Output all records verbatim.

# INPUT RECORDS:
=-=-=-=-=
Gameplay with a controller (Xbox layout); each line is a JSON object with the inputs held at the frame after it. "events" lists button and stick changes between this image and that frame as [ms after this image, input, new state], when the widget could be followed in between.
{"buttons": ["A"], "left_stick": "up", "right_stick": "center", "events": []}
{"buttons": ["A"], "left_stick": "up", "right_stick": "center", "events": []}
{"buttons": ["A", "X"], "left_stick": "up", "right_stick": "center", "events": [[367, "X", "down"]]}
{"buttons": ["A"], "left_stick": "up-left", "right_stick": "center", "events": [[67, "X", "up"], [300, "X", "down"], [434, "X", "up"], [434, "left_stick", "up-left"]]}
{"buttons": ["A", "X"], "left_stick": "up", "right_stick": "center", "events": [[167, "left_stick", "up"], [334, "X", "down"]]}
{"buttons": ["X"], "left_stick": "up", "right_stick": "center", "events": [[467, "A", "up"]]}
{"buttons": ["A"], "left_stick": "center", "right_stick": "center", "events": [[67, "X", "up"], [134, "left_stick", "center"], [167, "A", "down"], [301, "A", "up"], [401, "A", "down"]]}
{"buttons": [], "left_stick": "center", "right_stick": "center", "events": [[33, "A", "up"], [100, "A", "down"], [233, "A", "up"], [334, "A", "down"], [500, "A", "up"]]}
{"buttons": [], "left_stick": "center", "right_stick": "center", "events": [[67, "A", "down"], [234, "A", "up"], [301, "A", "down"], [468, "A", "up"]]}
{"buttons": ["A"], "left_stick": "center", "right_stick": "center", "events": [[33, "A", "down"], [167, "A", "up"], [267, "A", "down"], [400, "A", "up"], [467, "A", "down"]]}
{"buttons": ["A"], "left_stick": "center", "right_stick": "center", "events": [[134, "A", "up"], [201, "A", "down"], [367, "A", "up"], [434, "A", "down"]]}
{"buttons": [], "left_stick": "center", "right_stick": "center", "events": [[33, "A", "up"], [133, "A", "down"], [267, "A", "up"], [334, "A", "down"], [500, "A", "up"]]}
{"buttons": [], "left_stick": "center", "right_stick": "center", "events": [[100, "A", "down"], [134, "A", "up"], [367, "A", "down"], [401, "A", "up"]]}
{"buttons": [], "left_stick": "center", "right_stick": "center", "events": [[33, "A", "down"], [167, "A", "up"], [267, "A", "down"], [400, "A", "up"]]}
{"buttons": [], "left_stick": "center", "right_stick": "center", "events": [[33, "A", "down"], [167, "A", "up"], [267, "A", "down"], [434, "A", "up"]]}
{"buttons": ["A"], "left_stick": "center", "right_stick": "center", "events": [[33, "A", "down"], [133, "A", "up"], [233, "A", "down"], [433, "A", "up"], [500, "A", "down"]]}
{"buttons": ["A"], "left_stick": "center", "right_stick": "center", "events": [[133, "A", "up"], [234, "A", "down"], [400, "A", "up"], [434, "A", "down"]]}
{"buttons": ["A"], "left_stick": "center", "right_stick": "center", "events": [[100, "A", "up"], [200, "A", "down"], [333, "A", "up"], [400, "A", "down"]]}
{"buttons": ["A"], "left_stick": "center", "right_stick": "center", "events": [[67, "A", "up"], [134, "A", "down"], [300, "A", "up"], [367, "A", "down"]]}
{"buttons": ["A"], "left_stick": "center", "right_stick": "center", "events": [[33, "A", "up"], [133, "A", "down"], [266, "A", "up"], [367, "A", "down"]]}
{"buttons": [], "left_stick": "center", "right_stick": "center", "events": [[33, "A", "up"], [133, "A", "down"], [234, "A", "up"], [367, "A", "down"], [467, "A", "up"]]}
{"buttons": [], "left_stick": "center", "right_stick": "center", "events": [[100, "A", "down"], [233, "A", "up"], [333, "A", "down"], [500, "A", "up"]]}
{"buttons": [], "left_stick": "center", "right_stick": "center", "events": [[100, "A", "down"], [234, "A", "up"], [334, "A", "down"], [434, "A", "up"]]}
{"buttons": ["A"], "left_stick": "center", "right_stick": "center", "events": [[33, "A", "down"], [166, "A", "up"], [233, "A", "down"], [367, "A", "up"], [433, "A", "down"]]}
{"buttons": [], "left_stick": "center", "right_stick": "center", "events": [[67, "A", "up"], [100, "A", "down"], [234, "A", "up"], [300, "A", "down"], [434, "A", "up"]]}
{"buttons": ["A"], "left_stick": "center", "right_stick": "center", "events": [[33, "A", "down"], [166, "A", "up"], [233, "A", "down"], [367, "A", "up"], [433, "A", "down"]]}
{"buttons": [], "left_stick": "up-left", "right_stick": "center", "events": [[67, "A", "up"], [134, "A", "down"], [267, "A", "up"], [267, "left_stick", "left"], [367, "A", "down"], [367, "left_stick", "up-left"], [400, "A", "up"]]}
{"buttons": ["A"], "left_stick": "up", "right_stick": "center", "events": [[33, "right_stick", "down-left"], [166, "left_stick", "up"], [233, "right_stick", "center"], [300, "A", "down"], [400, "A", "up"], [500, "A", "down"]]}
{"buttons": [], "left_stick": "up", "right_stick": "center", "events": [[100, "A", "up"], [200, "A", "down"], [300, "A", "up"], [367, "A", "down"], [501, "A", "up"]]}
=-=-=-=-=
# EXERCISE OUTPUT:
Gameplay with a controller (Xbox layout); each line is a JSON object with the inputs held at the frame after it. "events" lists button and stick changes between this image and that frame as [ms after this image, input, new state], when the widget could be followed in between.
{"buttons": ["A"], "left_stick": "up", "right_stick": "center", "events": []}
{"buttons": ["A"], "left_stick": "up", "right_stick": "center", "events": []}
{"buttons": ["A", "X"], "left_stick": "up", "right_stick": "center", "events": [[367, "X", "down"]]}
{"buttons": ["A"], "left_stick": "up-left", "right_stick": "center", "events": [[67, "X", "up"], [300, "X", "down"], [434, "X", "up"], [434, "left_stick", "up-left"]]}
{"buttons": ["A", "X"], "left_stick": "up", "right_stick": "center", "events": [[167, "left_stick", "up"], [334, "X", "down"]]}
{"buttons": ["X"], "left_stick": "up", "right_stick": "center", "events": [[467, "A", "up"]]}
{"buttons": ["A"], "left_stick": "center", "right_stick": "center", "events": [[67, "X", "up"], [134, "left_stick", "center"], [167, "A", "down"], [301, "A", "up"], [401, "A", "down"]]}
{"buttons": [], "left_stick": "center", "right_stick": "center", "events": [[33, "A", "up"], [100, "A", "down"], [233, "A", "up"], [334, "A", "down"], [500, "A", "up"]]}
{"buttons": [], "left_stick": "center", "right_stick": "center", "events": [[67, "A", "down"], [234, "A", "up"], [301, "A", "down"], [468, "A", "up"]]}
{"buttons": ["A"], "left_stick": "center", "right_stick": "center", "events": [[33, "A", "down"], [167, "A", "up"], [267, "A", "down"], [400, "A", "up"], [467, "A", "down"]]}
{"buttons": ["A"], "left_stick": "center", "right_stick": "center", "events": [[134, "A", "up"], [201, "A", "down"], [367, "A", "up"], [434, "A", "down"]]}
{"buttons": [], "left_stick": "center", "right_stick": "center", "events": [[33, "A", "up"], [133, "A", "down"], [267, "A", "up"], [334, "A", "down"], [500, "A", "up"]]}
{"buttons": [], "left_stick": "center", "right_stick": "center", "events": [[100, "A", "down"], [134, "A", "up"], [367, "A", "down"], [401, "A", "up"]]}
{"buttons": [], "left_stick": "center", "right_stick": "center", "events": [[33, "A", "down"], [167, "A", "up"], [267, "A", "down"], [400, "A", "up"]]}
{"buttons": [], "left_stick": "center", "right_stick": "center", "events": [[33, "A", "down"], [167, "A", "up"], [267, "A", "down"], [434, "A", "up"]]}
{"buttons": ["A"], "left_stick": "center", "right_stick": "center", "events": [[33, "A", "down"], [133, "A", "up"], [233, "A", "down"], [433, "A", "up"], [500, "A", "down"]]}
{"buttons": ["A"], "left_stick": "center", "right_stick": "center", "events": [[133, "A", "up"], [234, "A", "down"], [400, "A", "up"], [434, "A", "down"]]}
{"buttons": ["A"], "left_stick": "center", "right_stick": "center", "events": [[100, "A", "up"], [200, "A", "down"], [333, "A", "up"], [400, "A", "down"]]}
{"buttons": ["A"], "left_stick": "center", "right_stick": "center", "events": [[67, "A", "up"], [134, "A", "down"], [300, "A", "up"], [367, "A", "down"]]}
{"buttons": ["A"], "left_stick": "center", "right_stick": "center", "events": [[33, "A", "up"], [133, "A", "down"], [266, "A", "up"], [367, "A", "down"]]}
{"buttons": [], "left_stick": "center", "right_stick": "center", "events": [[33, "A", "up"], [133, "A", "down"], [234, "A", "up"], [367, "A", "down"], [467, "A", "up"]]}
{"buttons": [], "left_stick": "center", "right_stick": "center", "events": [[100, "A", "down"], [233, "A", "up"], [333, "A", "down"], [500, "A", "up"]]}
{"buttons": [], "left_stick": "center", "right_stick": "center", "events": [[100, "A", "down"], [234, "A", "up"], [334, "A", "down"], [434, "A", "up"]]}
{"buttons": ["A"], "left_stick": "center", "right_stick": "center", "events": [[33, "A", "down"], [166, "A", "up"], [233, "A", "down"], [367, "A", "up"], [433, "A", "down"]]}
{"buttons": [], "left_stick": "center", "right_stick": "center", "events": [[67, "A", "up"], [100, "A", "down"], [234, "A", "up"], [300, "A", "down"], [434, "A", "up"]]}
{"buttons": ["A"], "left_stick": "center", "right_stick": "center", "events": [[33, "A", "down"], [166, "A", "up"], [233, "A", "down"], [367, "A", "up"], [433, "A", "down"]]}
{"buttons": [], "left_stick": "up-left", "right_stick": "center", "events": [[67, "A", "up"], [134, "A", "down"], [267, "A", "up"], [267, "left_stick", "left"], [367, "A", "down"], [367, "left_stick", "up-left"], [400, "A", "up"]]}
{"buttons": ["A"], "left_stick": "up", "right_stick": "center", "events": [[33, "right_stick", "down-left"], [166, "left_stick", "up"], [233, "right_stick", "center"], [300, "A", "down"], [400, "A", "up"], [500, "A", "down"]]}
{"buttons": [], "left_stick": "up", "right_stick": "center", "events": [[100, "A", "up"], [200, "A", "down"], [300, "A", "up"], [367, "A", "down"], [501, "A", "up"]]}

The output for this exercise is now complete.